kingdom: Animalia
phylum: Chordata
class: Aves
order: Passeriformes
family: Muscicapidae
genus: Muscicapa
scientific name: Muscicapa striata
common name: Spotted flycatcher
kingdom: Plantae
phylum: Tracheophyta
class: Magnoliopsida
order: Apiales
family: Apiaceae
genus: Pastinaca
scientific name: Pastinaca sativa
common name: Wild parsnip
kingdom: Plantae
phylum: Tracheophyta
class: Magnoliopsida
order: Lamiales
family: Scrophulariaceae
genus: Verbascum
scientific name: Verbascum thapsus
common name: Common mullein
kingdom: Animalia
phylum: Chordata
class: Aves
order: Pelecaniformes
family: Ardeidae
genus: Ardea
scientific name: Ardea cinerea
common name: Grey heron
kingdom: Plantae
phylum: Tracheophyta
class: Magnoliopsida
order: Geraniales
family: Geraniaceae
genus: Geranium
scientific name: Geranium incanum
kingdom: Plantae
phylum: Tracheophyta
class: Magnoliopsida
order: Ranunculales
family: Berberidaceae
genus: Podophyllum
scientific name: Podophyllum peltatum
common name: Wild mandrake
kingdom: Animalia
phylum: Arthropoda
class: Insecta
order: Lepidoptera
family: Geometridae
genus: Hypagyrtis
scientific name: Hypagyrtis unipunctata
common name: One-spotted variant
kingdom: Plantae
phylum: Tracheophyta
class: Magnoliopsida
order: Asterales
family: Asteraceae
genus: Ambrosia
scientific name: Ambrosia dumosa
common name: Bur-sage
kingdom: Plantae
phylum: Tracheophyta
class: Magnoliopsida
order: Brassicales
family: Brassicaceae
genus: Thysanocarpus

##########

Write out the records above word for word, keeping every line in its original order.

kingdom: Animalia
phylum: Chordata
class: Aves
order: Passeriformes
family: Muscicapidae
genus: Muscicapa
scientific name: Muscicapa striata
common name: Spotted flycatcher
kingdom: Plantae
phylum: Tracheophyta
class: Magnoliopsida
order: Apiales
family: Apiaceae
genus: Pastinaca
scientific name: Pastinaca sativa
common name: Wild parsnip
kingdom: Plantae
phylum: Tracheophyta
class: Magnoliopsida
order: Lamiales
family: Scrophulariaceae
genus: Verbascum
scientific name: Verbascum thapsus
common name: Common mullein
kingdom: Animalia
phylum: Chordata
class: Aves
order: Pelecaniformes
family: Ardeidae
genus: Ardea
scientific name: Ardea cinerea
common name: Grey heron
kingdom: Plantae
phylum: Tracheophyta
class: Magnoliopsida
order: Geraniales
family: Geraniaceae
genus: Geranium
scientific name: Geranium incanum
kingdom: Plantae
phylum: Tracheophyta
class: Magnoliopsida
order: Ranunculales
family: Berberidaceae
genus: Podophyllum
scientific name: Podophyllum peltatum
common name: Wild mandrake
kingdom: Animalia
phylum: Arthropoda
class: Insecta
order: Lepidoptera
family: Geometridae
genus: Hypagyrtis
scientific name: Hypagyrtis unipunctata
common name: One-spotted variant
kingdom: Plantae
phylum: Tracheophyta
class: Magnoliopsida
order: Asterales
family: Asteraceae
genus: Ambrosia
scientific name: Ambrosia dumosa
common name: Bur-sage
kingdom: Plantae
phylum: Tracheophyta
class: Magnoliopsida
order: Brassicales
family: Brassicaceae
genus: Thysanocarpus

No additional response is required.